▸ **Work request**:
The entries below contain pictures. Write out only the lines from the line with "- **Workaround exists**: Comment" up to and including the line with "# [H-01] Funds", exactly, without them.

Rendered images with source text
######

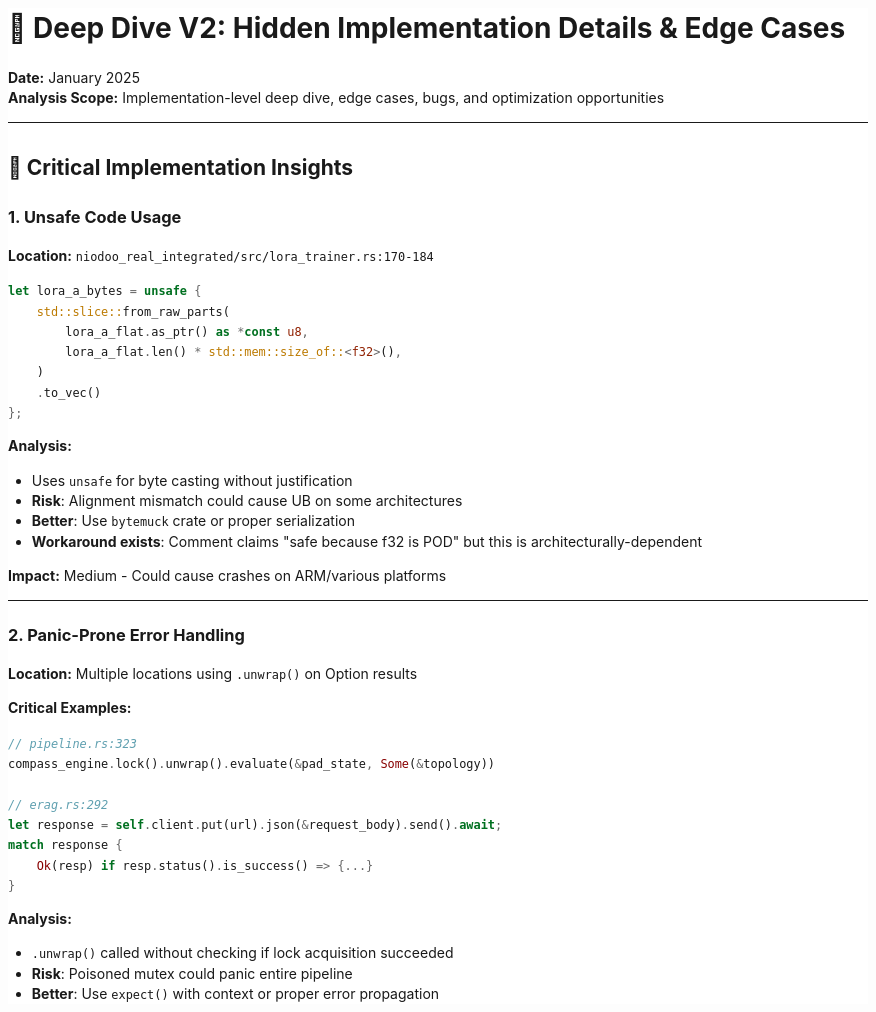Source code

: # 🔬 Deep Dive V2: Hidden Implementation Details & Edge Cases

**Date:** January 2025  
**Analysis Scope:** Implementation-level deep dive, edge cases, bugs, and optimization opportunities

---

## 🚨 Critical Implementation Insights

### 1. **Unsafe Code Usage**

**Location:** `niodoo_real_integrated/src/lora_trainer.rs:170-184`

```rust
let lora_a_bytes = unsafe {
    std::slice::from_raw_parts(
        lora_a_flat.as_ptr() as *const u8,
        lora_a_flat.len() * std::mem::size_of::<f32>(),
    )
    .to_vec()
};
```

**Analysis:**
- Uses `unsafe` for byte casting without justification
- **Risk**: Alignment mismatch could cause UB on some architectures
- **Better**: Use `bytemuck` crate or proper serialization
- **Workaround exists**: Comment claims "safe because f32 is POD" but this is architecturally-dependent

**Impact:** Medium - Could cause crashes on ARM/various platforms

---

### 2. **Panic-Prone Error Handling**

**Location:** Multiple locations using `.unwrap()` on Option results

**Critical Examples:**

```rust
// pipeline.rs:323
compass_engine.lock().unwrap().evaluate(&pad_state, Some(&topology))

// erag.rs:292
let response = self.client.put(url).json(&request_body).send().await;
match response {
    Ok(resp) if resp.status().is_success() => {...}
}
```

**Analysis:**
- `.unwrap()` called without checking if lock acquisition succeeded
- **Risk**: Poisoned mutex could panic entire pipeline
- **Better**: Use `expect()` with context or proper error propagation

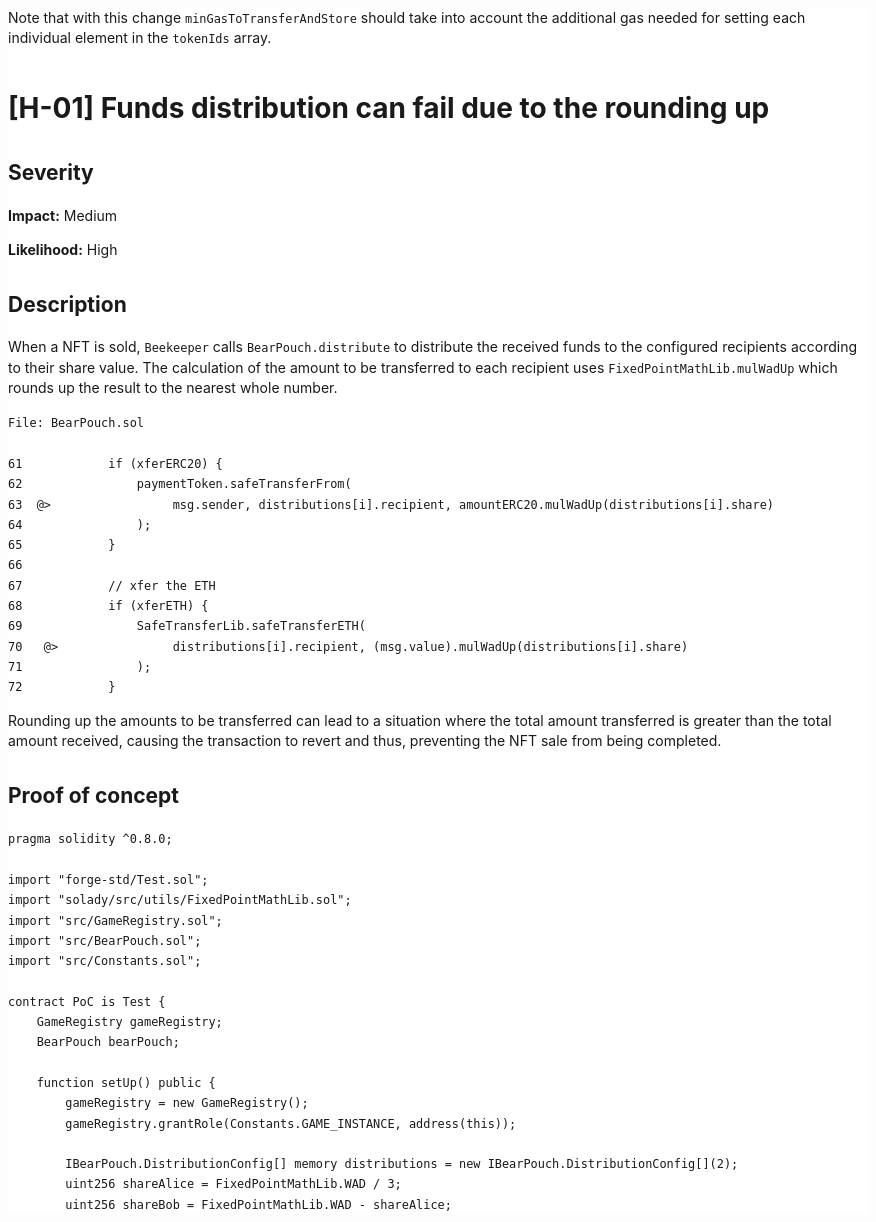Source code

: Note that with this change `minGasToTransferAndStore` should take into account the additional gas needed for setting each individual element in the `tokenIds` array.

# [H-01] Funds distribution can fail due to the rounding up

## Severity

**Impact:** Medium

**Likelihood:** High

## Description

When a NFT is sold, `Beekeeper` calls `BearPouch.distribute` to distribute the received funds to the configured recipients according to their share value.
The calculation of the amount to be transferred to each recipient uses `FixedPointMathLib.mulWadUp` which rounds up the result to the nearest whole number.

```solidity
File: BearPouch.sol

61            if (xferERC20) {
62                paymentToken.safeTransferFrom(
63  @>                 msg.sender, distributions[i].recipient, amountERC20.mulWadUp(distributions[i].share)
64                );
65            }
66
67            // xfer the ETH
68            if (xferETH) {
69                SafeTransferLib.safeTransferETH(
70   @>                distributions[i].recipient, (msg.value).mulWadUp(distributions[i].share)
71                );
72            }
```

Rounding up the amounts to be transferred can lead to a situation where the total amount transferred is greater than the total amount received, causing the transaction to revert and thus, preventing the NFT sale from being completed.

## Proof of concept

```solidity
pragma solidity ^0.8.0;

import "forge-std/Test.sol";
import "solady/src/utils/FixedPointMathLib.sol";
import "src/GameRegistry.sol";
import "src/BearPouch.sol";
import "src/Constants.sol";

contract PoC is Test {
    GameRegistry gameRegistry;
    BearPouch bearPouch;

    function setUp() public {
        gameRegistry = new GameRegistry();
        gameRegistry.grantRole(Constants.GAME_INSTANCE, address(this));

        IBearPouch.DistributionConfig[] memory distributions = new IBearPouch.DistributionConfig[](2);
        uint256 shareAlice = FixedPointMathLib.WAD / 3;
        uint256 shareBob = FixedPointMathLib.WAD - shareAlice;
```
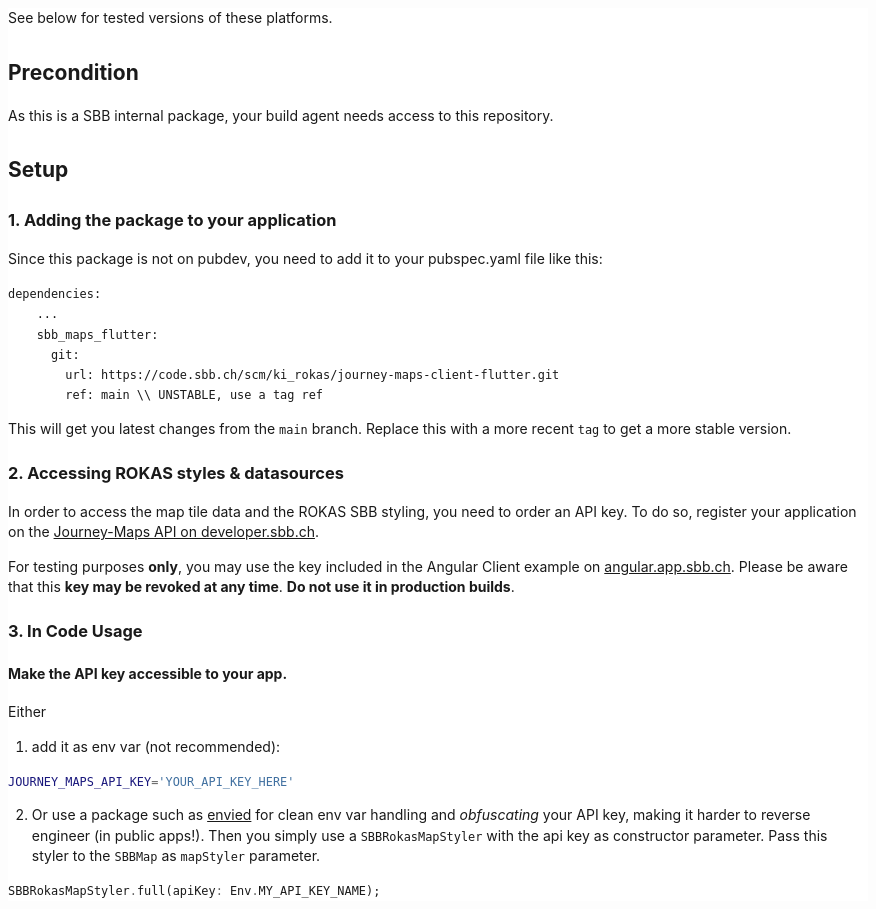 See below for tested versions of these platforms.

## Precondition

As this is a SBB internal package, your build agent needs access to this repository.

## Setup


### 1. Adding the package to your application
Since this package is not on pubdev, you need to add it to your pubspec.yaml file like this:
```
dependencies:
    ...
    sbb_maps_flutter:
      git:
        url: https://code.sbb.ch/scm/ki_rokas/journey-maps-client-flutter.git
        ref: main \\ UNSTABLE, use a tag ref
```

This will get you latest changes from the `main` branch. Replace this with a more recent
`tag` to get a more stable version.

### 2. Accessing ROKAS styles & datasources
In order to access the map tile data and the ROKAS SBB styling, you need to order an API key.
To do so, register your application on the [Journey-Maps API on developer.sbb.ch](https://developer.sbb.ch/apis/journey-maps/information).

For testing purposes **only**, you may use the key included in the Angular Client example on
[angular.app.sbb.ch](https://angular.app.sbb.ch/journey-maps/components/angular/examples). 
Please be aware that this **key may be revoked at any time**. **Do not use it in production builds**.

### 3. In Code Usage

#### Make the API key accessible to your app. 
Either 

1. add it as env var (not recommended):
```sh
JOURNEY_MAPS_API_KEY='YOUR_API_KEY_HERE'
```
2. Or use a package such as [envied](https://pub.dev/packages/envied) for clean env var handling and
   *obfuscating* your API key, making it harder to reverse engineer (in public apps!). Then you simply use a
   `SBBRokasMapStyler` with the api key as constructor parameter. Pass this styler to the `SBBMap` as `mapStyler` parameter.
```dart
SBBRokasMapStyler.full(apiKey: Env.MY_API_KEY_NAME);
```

######

▸ **Result of the task**:
- **Workaround exists**: Comment claims "safe because f32 is POD" but this is architecturally-dependent

**Impact:** Medium - Could cause crashes on ARM/various platforms

---

### 2. **Panic-Prone Error Handling**

**Location:** Multiple locations using `.unwrap()` on Option results

**Critical Examples:**

```rust
// pipeline.rs:323
compass_engine.lock().unwrap().evaluate(&pad_state, Some(&topology))

// erag.rs:292
let response = self.client.put(url).json(&request_body).send().await;
match response {
    Ok(resp) if resp.status().is_success() => {...}
}
```

**Analysis:**
- `.unwrap()` called without checking if lock acquisition succeeded
- **Risk**: Poisoned mutex could panic entire pipeline
- **Better**: Use `expect()` with context or proper error propagation

Source code

: Note that with this change `minGasToTransferAndStore` should take into account the additional gas needed for setting each individual element in the `tokenIds` array.

# [H-01] Funds distribution can fail due to the rounding up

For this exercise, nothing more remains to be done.